Auto Racing

DIARIES OF A BUNNY ON A FAST TRACK


I first started racing about four years ago. It was supposed to be a one time publicity race for Mazda, where they were going to run a four Playmate team in the 25 hours at Thunderhill Raceway Park. Out of the four Playmates only two of us completed the Skip Barber program that was required for us race and while Thunderhill never happened, Mazda unlocked a new need for speed I never knew I had in me.
Racing the Mazda MX5 is fun, but it was learning to drive the cars that I once had a fear of that I found the most rewarding.
I remember when Mazda had me train in an open wheel car, not because they wanted me to ever run in the series, but simply to learn car control in something different than what I used to. I fought this idea pretty hard and recall having a conversation with my mentor arguing that this type of training was completely pointless and a waist of time. I will forever remember his words when he said, “Pilar, just try it. You don’t need to be good at it, just try it. If you hate it you will never have to do it again.” I agreed against my true desire to just not try it all.
The truth was I was absolutely terrified. Please read that word again because I was not just scared, I was TERRIFIED! I was so far out of my comfort zone and instead of just saying I was scared my ego kept me saying it was just a pointless form of training that was a stupid waist of everyone’s time.
When the morning came and I was sitting inside the open wheel car that hid my body but left my head completely exposed, I was shaking so bad my teeth were chattering. My instructors just thought I was cold. And of course I wrote it off to being cold. Again the truth was I wasn’t shivering because I was cold, I was trembling with fear.
Watching the flag waiting for it to start waiving giving me my cue to go, my head felt like a freight train of thoughts was running through it.

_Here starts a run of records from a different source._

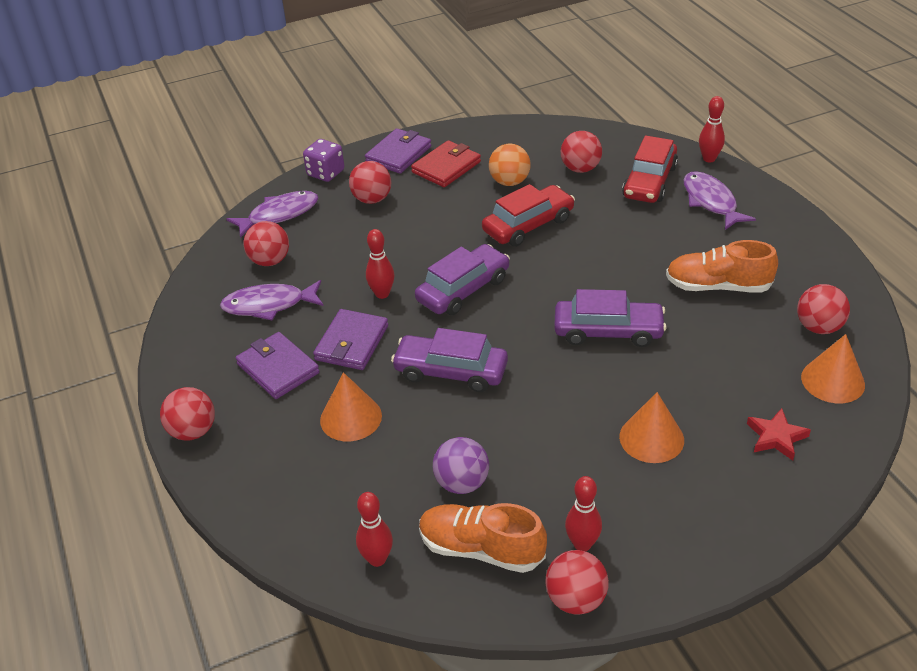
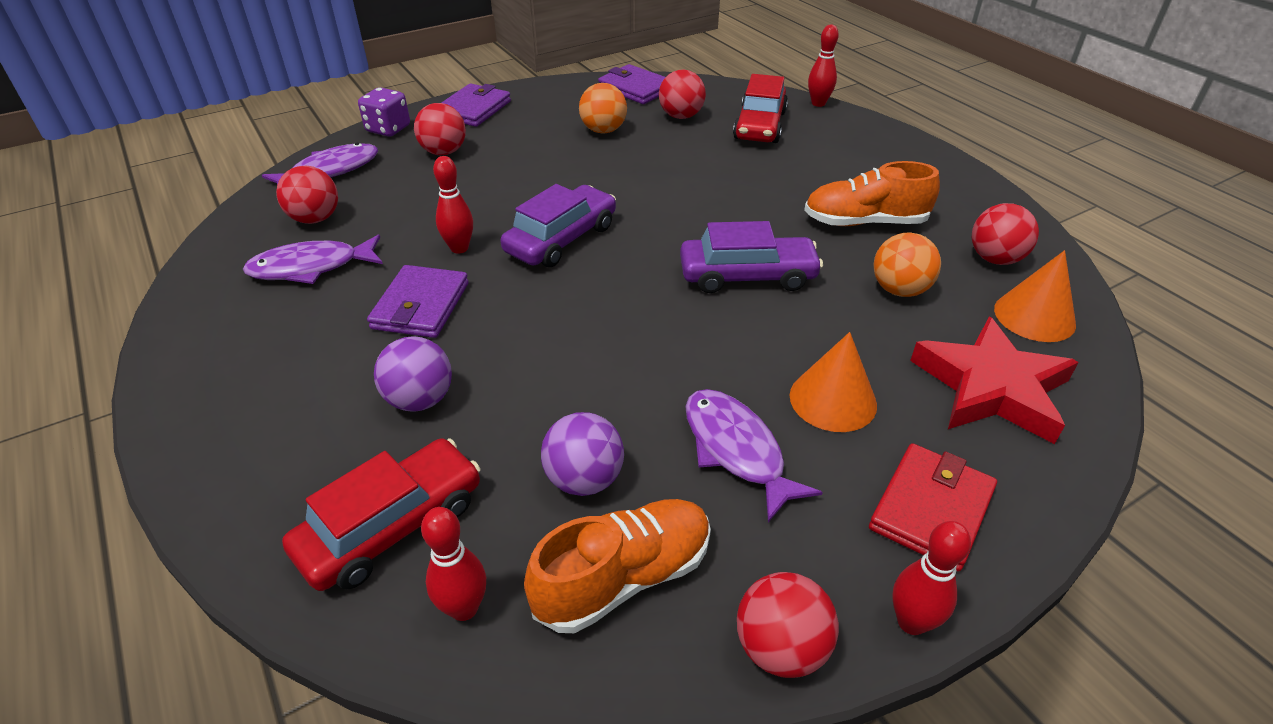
camera: 10 degrees left, 0 degrees up
(193, 431) = (187, 433): red ball -> none
(278, 368) = (319, 342): purple wallet -> purple wallet (635, 88)
(351, 418) = (420, 400): orange cone -> purple ball
(446, 167) = (529, 119): red wallet -> red wallet (931, 509)
(451, 371) = (554, 333): purple car -> none
(481, 549) = (624, 578): orange shoe -> orange shoe turned 135 degrees clockwise
(528, 225) = (631, 170): red car -> red car (392, 526)
(582, 544) = (772, 556): red bowling pin -> red bowling pin (911, 622)
(711, 202) = (832, 141): purple fish -> purple fish (736, 450)
(729, 351) = (899, 290): none -> orange ball
(776, 437) = (991, 388): red star -> red star, size x1.93

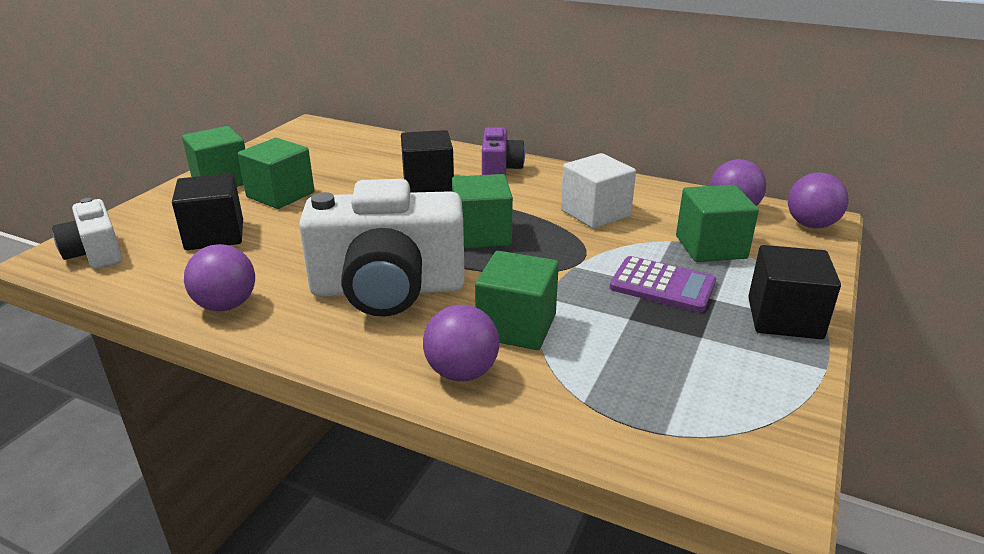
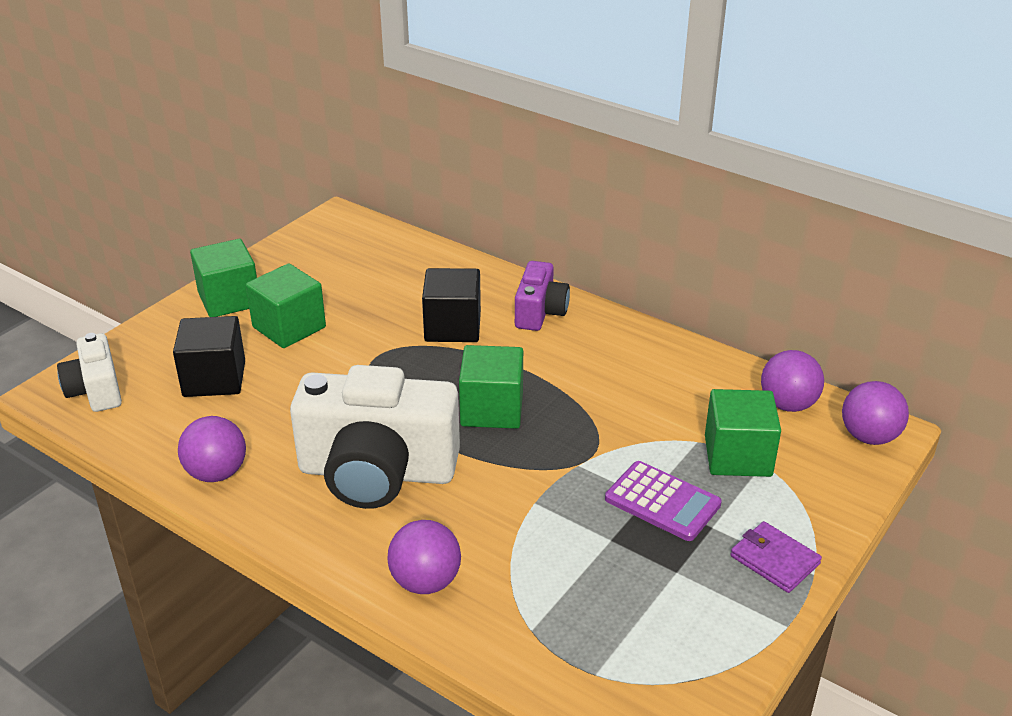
camera: 10 degrees right, 5 degrees up
(516, 326) = (493, 535): green cube -> none
(595, 213) = (627, 392): white cube -> none
(784, 318) = (774, 560): black cube -> purple wallet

I tried to keep cool with a bad attitude telling myself I don’t need to go fast, this is so stupid, I just need to not run into the wall, and soon enough this will pass faster than I know it, and I can go home. The green flag started to waive and I did what I was instinctively trained to do..GO. I let out the biggest scream of life! I yelled so loud that later my instructors told me they were actually a little concerned when they heard it over the loud sound of my engine.

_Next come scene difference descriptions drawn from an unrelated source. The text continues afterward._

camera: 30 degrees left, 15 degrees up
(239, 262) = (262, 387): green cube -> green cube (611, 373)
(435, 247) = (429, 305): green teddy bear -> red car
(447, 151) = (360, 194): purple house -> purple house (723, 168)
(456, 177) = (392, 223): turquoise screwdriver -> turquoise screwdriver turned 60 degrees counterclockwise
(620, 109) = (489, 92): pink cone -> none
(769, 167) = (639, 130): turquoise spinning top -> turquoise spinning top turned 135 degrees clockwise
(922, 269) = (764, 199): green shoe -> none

When I let out my scream, I felt I let out not just a loud voice, but I also let everything out! My fear, my anxiety, my bad attitude and I let myself do what I did best and enjoy the ride. It was at that moment that I realized racing has taught me what it is like to live in nothing but in the present moment. Once I let go of everything except of the task right in front of me, everything I feared was gone. I was peaceful and calm, and going fast as hell! I rocked the track! I understood to be a better driver in my current series learning to control a different car only made me that much more precise in controlling the car I was racing.
I got out of the open wheel car with a smile stretched from ear to ear. I just wanted to drive the open wheel car over and over around the track. I had a blast! Since then, I have continued training in different cars that I wouldn’t necessarily race in, but just to change things up. Eventually this lead me to racing in the Off Road series. Racing has taught so much more than just how to drive a car at high speeds, it has taught me to release fears so they don’t get in the way of trying something that you never knew may really love. Because of racing I have a passion for trying new things and when something gives me a little anxiety I quickly try it just to show myself the only thing there is to fear is the unknown. By doing this I get a better understanding of the task and realize it wasn’t so scary after all. I recommend everyone try what they fear just once, because you never know, you may love it; and if you don’t like it then you will never have to try it again.
But at least this way you will know exactly why you don’t like it.